Smittium

Scientific classification
- Domain: Eukaryota
- Kingdom: Fungi
- Division: Kickxellomycota
- Class: Harpellomycetes
- Order: Harpellales
- Family: Legeriomycetaceae
- Genus: Smittium R.A.Poiss.
- Species: Many, see text

= Smittium =

Genus of fungi

Smittium is a genus of fungi in the order Harpellales. It is the largest genus in the order. As of 2013, there were 81 described species. Many of these have been formally described only recently; in 1998 there were just 46. Several have been transferred to Smittium from other genera, such as Orphella, Rubetella, Genistella, and Typhella. In general, the genus has a cosmopolitan distribution, but some species are limited to small regions.

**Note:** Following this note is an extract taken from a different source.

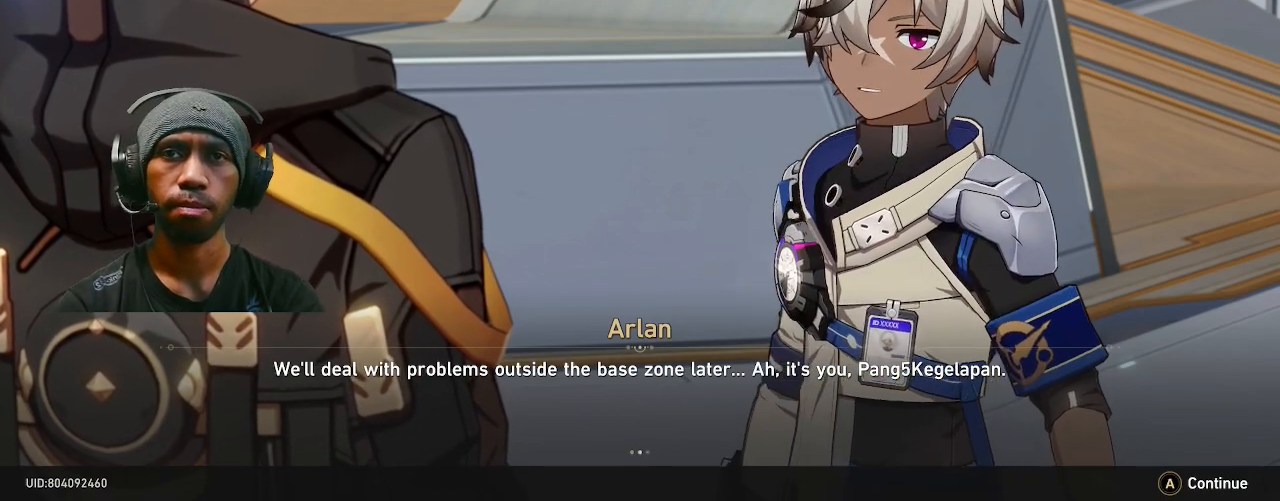
{"buttons": ["R2"], "left_stick": "center", "right_stick": "center", "events": []}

Like most other fungi of the Harpellales, these are found in the guts of insect larvae. Smittium are most often resident in the larvae of aquatic flies. The genus was named for Smittia, the midge from which it was first isolated. The fungi can be found in black flies, mosquitoes, solitary midges, and non-biting and biting midges. The relationship between the fungus and the fly is usually commensal. Sometimes it is more mutualistic, such as when the fungus synthesizes vitamins or other nutrients for the host. One species, though, Smittium morbosum, can best be described as parasitic on its mosquito larva host, killing it by preventing it from molting. No other gut fungi are known to be lethal to their hosts in this way.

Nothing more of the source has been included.